The second teaching here has to do with the path to eternal life. There are not many ways to the same place, no, there is only one way. The way to eternal life is not the way of the world; it is not the way of ease. For while we long for the bliss of heaven, we have to travel the path of thorns to get there. God will bless our lives here and now but there is no promise of ease and prosperity. Ease and prosperity are the promises of this world and at times the world does deliver. However, as we saw last Sunday, the world is passing away with all that is in it, only they who do the will of God abide forever.
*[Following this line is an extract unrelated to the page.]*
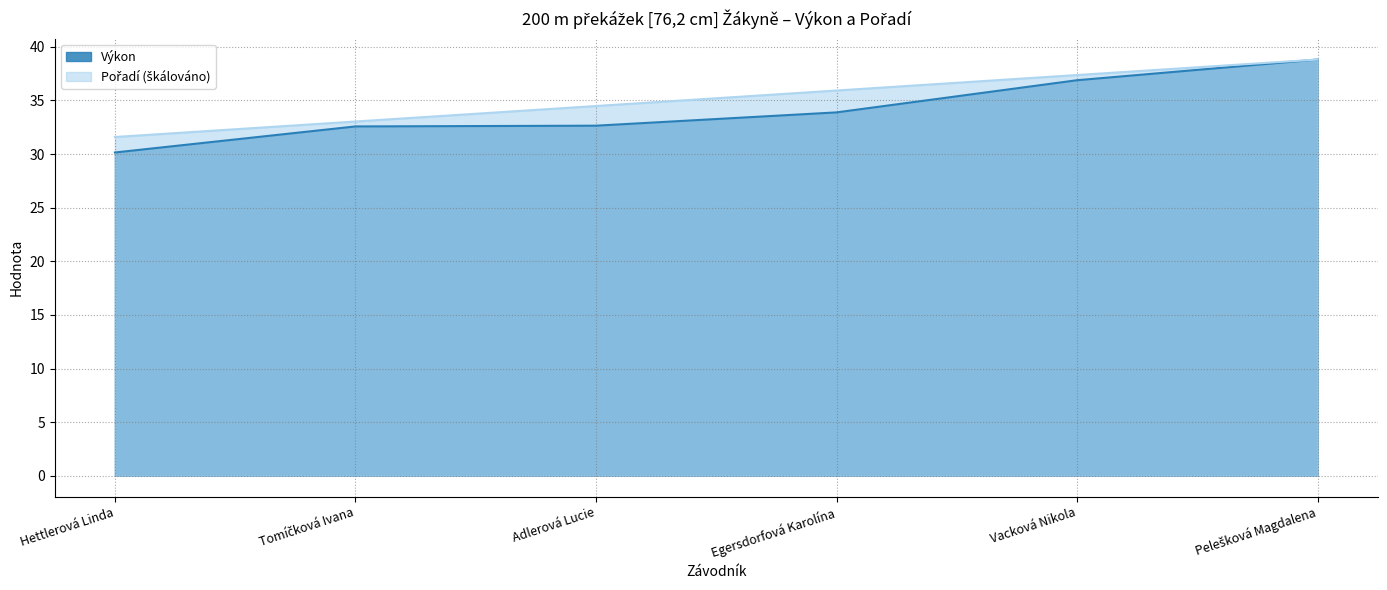

At which category is the sum across all series the highest?

Pelešková Magdalena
My friends, our hope is not nor cannot be in this life. Our goals for this life must reflect the eternal hope and the eternal rewards for being faithful to our Lord now. When it comes to life decisions we must keep eternity in view. When we see the promises of eternity: that view enables us to travel the narrow path here. Get a good look at the eternal promises then keep your eyes above and not below. Colossians 3 is a help to us. We are the few of this world who find the narrow way. Led by the light of the Father and the work of the Son we see the emptiness of the broad road and look forward to being with Him.
Sunday is our monthly dinner day at Grace for Life. This is always a time of blessed fellowship around the table as we enjoy the meals prepared by one another. I hope you can stay and spend lunch with us.
Pray for Pastor Bill. He is having some health issues and we are getting some tests done today to see if they can determine the cause.